§ Goal of the exercise:
Report how many lines of the records contain the string "styles", where case counts, and give only that number.

§ Source texts of formatted documents:
================================

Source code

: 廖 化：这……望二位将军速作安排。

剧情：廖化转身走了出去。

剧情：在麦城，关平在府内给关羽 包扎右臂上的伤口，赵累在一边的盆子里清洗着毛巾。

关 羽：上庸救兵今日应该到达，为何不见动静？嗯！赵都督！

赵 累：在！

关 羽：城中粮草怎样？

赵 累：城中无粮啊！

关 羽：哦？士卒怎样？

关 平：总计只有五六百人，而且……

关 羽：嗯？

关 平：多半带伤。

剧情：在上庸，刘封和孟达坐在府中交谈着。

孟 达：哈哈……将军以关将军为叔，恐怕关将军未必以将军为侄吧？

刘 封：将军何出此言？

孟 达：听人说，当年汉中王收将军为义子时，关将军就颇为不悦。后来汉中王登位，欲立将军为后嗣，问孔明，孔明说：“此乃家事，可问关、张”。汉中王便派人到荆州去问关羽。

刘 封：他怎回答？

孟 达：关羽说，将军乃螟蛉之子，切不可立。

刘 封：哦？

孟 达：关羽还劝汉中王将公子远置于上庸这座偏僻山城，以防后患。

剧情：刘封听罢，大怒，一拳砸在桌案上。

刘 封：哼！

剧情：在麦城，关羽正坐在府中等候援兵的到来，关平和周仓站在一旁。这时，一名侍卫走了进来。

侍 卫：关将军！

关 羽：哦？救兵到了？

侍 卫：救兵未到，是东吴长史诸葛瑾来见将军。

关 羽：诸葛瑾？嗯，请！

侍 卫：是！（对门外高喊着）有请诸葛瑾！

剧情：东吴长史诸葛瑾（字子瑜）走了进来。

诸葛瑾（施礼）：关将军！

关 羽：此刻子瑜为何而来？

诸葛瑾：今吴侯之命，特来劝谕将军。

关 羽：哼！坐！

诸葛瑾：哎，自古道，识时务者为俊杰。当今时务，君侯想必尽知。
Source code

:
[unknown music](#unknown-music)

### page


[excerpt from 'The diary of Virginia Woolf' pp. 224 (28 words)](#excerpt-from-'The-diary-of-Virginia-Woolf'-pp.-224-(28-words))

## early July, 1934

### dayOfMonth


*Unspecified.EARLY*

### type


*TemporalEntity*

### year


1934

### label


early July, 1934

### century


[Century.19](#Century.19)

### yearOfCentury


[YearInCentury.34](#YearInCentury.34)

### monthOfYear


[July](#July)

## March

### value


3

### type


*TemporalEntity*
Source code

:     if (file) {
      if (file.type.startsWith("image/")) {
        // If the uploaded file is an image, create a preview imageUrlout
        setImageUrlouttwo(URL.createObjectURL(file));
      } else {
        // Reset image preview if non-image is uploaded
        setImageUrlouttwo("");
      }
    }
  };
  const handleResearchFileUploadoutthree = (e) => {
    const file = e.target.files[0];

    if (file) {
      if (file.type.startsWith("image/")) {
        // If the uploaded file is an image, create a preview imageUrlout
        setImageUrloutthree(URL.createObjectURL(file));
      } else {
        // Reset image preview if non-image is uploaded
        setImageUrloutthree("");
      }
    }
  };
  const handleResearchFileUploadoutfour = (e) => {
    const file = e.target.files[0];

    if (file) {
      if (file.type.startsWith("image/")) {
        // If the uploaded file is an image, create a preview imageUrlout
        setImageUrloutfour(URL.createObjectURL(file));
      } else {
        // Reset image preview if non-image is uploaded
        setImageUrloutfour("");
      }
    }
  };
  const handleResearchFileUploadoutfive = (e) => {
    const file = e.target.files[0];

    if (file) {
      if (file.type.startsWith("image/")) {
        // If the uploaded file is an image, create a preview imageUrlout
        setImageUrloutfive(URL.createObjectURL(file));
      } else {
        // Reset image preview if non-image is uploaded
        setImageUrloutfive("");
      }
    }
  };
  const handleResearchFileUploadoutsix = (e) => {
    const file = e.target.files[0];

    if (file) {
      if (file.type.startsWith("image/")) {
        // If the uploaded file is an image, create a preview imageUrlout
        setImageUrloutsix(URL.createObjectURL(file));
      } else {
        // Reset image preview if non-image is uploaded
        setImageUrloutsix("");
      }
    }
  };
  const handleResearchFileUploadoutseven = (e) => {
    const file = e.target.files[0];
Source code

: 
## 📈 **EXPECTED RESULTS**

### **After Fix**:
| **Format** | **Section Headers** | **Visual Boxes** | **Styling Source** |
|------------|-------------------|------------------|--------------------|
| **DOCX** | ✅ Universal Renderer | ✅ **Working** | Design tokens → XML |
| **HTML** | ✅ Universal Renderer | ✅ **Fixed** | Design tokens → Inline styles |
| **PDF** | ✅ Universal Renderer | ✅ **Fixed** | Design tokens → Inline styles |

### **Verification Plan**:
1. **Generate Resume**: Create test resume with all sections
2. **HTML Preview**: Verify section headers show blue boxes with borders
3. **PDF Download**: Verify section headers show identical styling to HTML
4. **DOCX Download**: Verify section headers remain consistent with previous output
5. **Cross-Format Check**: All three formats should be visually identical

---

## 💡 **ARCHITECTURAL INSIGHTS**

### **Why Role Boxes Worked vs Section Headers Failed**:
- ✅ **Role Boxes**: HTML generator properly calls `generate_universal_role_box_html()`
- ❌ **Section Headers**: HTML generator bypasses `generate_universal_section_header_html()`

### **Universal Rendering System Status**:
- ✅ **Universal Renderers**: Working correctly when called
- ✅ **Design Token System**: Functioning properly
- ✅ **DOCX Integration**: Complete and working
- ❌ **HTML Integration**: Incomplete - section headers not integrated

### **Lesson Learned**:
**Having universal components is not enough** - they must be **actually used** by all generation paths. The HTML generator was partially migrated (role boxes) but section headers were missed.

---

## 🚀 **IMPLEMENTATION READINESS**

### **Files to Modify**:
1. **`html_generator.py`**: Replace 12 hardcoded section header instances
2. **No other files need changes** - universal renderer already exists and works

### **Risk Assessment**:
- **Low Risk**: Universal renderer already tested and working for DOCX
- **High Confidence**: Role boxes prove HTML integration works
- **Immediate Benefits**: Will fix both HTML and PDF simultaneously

================================

§ Exercise result:
2